Self regulation of digital marketing

23/01/2009

DMA

February 2009

Danny Meadows-Klue is the newly appointed Commissioner for the DMC, the self-regulatory body created by the marketing industry to oversee standards in the direct marketing industry. In this industry interview he explains why it's everyone who needs to play a part.

When you were asked to join the DMC, what was the biggest pull factor?

Digital channels fuse the power of genuinely personal dialogue, with the scalability and reach of broadcast media. Our generation of marketers are creating the framework for an entirely new way communications work and it's a privilege to play a part in this. Back in 1994 I was bitten by the digital bug and have thrown my energies into this industry ever since.

In 1995 as the manager of the UK's first online newspaper (www.telegraph.co.uk) I was able to play a role in helping develop the models for how online content and entertainment could work: the role of hyperlinking in journalism, the power of archives in unmasking truth, and the new business models for digital media brands. From the start it was clear that the UK could only be a world leader in online content, if the investment was there; and that meant persuading the advertising industry that the web was worth it. So that's why a few of us came together to form the Internet Advertising Bureau in 1996, and then later the European parent body. I must have helped launch or accelerate over 20 digital trade associations and industry initiatives around the world since then - from New Zealand to Mexico - but the UK remains the world's undisputed leader in online marketing.

Back in the late 90s I realised the importance of self regulation, working with the CAP and the Advertising Association on early self regulatory frameworks. As the industry matures, self regulation becomes even more important. It's not simply that consumers deserve a fair deal, but with the shift to the web from the high street, the scale of trading and marketing is shifting to become the dominant sales channel. As industry, if we don't get our practices right then government will be forced to step in: trying to make up our shortfalls with legislative frameworks that are likely to be at best, restrictive and most likely inappropriate and quickly outdated. To play a part in helping develop and apply a framework that's fair to industry and consumers is a privilege.

Is digital DM still something of a Wild Wild West?
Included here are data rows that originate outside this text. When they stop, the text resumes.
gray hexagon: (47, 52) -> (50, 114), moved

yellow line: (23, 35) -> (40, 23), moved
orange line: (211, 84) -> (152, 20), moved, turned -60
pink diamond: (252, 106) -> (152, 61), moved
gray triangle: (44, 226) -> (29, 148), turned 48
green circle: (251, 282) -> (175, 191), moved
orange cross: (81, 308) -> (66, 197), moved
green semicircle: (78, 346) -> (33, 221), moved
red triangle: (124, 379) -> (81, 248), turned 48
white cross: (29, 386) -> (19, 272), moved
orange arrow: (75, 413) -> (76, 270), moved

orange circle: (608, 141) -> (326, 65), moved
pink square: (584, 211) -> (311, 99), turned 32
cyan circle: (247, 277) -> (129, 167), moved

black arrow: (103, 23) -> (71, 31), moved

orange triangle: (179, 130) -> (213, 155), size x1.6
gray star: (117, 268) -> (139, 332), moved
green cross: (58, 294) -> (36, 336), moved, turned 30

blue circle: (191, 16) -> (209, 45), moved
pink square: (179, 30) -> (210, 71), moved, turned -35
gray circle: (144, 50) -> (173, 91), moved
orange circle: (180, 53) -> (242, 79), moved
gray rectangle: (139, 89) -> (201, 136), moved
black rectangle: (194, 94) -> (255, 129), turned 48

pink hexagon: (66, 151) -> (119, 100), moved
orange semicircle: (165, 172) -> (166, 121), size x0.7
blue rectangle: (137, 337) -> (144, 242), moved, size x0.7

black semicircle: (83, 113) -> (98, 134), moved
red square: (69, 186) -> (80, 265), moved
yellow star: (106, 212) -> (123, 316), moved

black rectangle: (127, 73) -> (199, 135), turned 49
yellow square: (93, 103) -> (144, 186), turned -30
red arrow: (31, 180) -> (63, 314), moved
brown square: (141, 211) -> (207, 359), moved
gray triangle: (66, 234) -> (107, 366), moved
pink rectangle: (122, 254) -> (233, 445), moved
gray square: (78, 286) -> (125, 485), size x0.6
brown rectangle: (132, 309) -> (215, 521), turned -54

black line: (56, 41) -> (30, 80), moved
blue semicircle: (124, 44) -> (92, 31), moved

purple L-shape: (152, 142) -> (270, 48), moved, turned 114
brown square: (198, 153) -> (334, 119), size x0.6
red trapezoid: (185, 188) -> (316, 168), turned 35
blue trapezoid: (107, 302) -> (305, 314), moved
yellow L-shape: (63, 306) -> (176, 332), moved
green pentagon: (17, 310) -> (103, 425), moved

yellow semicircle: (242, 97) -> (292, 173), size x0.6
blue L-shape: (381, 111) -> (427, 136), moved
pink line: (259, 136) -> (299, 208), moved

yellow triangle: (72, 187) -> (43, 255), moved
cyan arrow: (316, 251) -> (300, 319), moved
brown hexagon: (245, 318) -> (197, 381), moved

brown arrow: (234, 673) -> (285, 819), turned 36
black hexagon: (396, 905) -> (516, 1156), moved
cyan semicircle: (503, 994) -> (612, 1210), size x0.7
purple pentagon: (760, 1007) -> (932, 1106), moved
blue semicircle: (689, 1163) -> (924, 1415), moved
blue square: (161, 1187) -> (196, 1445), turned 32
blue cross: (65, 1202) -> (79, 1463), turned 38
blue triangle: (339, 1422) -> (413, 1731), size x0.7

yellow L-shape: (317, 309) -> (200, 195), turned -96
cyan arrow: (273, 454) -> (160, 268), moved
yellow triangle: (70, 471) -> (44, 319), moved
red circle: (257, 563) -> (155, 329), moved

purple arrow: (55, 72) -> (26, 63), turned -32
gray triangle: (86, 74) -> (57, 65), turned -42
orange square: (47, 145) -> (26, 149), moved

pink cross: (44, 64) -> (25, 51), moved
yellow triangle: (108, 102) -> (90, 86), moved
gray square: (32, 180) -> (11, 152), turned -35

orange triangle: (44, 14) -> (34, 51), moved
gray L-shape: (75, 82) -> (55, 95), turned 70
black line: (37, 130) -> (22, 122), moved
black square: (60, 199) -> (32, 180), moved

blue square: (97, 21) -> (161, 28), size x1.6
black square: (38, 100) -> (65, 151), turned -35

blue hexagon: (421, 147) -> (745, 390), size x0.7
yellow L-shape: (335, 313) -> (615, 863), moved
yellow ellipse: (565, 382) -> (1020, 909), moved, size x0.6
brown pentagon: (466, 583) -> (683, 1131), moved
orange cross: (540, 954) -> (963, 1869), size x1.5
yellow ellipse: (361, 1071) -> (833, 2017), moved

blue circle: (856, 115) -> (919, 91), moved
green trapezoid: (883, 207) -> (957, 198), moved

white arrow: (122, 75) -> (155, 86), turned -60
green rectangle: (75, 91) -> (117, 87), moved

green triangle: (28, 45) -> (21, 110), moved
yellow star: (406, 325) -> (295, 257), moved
It can be. Digital marketing can be fantastically empowering for consumers and incredibly efficient for brands. But there's a big bridge to cross between the theory of what's possible and actually getting it right. Many companies under-invest in digital marketing skills or the operational resources needed to get things right, and that's where mistakes are made. As a marketing trainer, I've led team at www.DigitalTrainingAcademy.com in 25 countries, showing brands and agencies how not to make mistakes, but there's more work to do. Many firms stumble because they lack the insights of best practice, others are operationally under-resources for online marketing. And in spite of ecommerce being 15 years old, most firms have a way to go before getting it quite right. Yet for those who do (and for their customers) the rewards are great.

The results from the QCI (Quarterly Complaints Index) have indicated a high level of compliance in the industry, do you think that the recession might threaten this as companies realise consumers are more vulnerable in some ways?

It's going to be a tough 18 months for the marketing industry, and particularly challenging for client side marketers who are pressured by greater accountability and smaller budgets. Consumers have less money to spend and they're looking for wiser ways to spend it - and that means looking to the web. At www.DigitalStrategyConsulting.com we're still predicting that this year web advertising will be significantly bigger than television in the UK, and rise over 20% as the rest of the ad industry falls. Search engine marketing will continue to take half all web advertising spend and benefit even more as marketers gravitate to its accountability. As for the value of email and website building, this will continue to swell, but the lack of data means spend can't even be quantified.

What's your message to marketers?

Getting self-regulation right means all of us working together. The DMC - and the rest of the self-regulatory network - needs your active engagement, enthusiastic compliance, and explicit support. If industry doesn't get this right, it doesn't get a second chance.